DATASET CONTENT: Begin

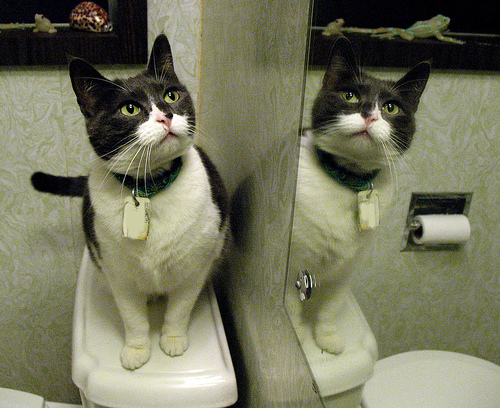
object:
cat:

DATASET CONTENT: End
DATASET CONTENT: Begin

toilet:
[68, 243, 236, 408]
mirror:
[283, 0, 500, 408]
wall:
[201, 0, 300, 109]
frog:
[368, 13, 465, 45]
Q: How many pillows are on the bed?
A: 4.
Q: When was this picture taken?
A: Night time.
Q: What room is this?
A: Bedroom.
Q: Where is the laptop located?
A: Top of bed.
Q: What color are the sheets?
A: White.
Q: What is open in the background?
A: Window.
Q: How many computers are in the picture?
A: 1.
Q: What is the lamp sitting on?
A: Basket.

DATASET CONTENT: End

EXERCISE DESCRIPTION - Pick out every line in the items above that contains the word "What".

THE ANSWER -
Q: What room is this?
Q: What color are the sheets?
Q: What is open in the background?
Q: What is the lamp sitting on?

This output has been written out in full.